Réalisation : Claude Chabrol
Scénario :
Photographie : Bernard Zitzermann
Musique : Matthieu Chabrol
Montage : Monique Fardoulis
Pays : France
Allemagne
Distributeur : DEP Distribution
Interprètes : Sandrine Bonnaire
Isabelle Huppert
Jacqueline Bisset
Jean-Pierre Cassel
Virginie Ledoyen
Valentin Merlet
Julien Rochefort
Dominique Frot
Récompenses

La famille Lelièvre vient d'engager Sophie, une jeune domestique idéale quoique très secrète. Sophie est en fait analphabète, en plus de cacher un passé trouble. Ce passé se révélera au contact de Jeanne, la postière délurée du village, elle-même ostracisée pour des actions passées. Cette dernière cherche noise aux Lelièvre et entraîne Sophie à se rebeller contre eux.

L’avis de Mediafilm

Claude Chabrol est réputé pour ses charges corrosives contre la bourgeoisie.
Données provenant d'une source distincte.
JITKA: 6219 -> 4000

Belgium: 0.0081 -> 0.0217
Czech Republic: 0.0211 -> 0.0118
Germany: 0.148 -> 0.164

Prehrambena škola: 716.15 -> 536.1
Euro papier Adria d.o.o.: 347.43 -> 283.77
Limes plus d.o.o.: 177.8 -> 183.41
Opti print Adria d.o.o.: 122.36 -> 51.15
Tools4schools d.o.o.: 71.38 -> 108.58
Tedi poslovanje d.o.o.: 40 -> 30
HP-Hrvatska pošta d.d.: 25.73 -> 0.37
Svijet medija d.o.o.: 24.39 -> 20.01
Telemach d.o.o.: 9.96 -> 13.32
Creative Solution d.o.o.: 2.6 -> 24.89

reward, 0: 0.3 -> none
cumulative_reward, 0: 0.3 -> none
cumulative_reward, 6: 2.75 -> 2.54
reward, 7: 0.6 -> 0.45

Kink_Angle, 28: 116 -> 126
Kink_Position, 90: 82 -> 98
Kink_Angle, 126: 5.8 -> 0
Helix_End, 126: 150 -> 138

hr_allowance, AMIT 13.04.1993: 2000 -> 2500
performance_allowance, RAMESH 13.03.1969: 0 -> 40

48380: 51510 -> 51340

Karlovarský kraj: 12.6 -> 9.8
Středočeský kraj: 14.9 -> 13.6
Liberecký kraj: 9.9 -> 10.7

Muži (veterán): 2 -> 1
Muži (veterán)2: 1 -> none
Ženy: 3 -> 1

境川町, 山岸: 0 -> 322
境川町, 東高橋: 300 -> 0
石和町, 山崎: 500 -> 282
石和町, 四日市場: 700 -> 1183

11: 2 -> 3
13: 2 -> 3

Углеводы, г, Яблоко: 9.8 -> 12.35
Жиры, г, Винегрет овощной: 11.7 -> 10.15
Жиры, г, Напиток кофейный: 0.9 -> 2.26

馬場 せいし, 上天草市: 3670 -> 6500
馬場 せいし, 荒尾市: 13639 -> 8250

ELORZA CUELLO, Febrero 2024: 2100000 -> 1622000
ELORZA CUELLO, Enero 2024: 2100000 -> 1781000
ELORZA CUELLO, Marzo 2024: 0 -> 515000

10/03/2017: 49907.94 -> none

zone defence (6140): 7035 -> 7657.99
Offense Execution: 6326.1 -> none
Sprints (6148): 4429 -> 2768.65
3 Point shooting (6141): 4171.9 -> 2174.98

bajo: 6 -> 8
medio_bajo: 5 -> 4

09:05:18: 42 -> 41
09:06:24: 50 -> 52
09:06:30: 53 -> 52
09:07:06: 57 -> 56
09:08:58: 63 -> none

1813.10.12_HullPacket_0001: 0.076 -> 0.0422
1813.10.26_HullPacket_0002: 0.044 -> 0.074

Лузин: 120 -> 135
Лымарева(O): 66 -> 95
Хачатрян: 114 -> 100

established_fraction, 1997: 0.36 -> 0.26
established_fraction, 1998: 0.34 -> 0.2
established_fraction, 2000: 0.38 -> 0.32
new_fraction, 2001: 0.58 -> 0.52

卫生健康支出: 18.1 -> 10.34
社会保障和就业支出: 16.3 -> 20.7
On connaît également son penchant pour les personnages de femmes marginales, victimes antipathiques d'une société qui les renvoie à leur différence. LA CÉRÉMONIE emprunte ces deux tangentes, explorant avec une précision d'entomologiste les rapports de classe tels que vécus par deux femmes. Maîtrisée, raffinée et d'une déconcertante vérité, la mise en scène privilégie le recul, n'avançant qu'à distance respectueuse dans les deux univers parallèles qu'elle dépeint afin de mieux explorer les stéréotypes sociaux. Le quotidien des Lelièvre, l'impuissance de Sophie, les impertinences de Jeanne, Chabrol les filme avec un égal détachement, créant un climat trouble soutenu par la belle musique de Matthieu Chabrol. L'absence d'empathie pour les personnages autorise par ailleurs le réalisateur à plonger vers une inéluctable conclusion, mise à mort sordide et exutoire, qui libère chaque personnage de son fardeau social. Au centre d'une impeccable distribution, Bonnaire et Huppert relèvent avec brio un défi de taille.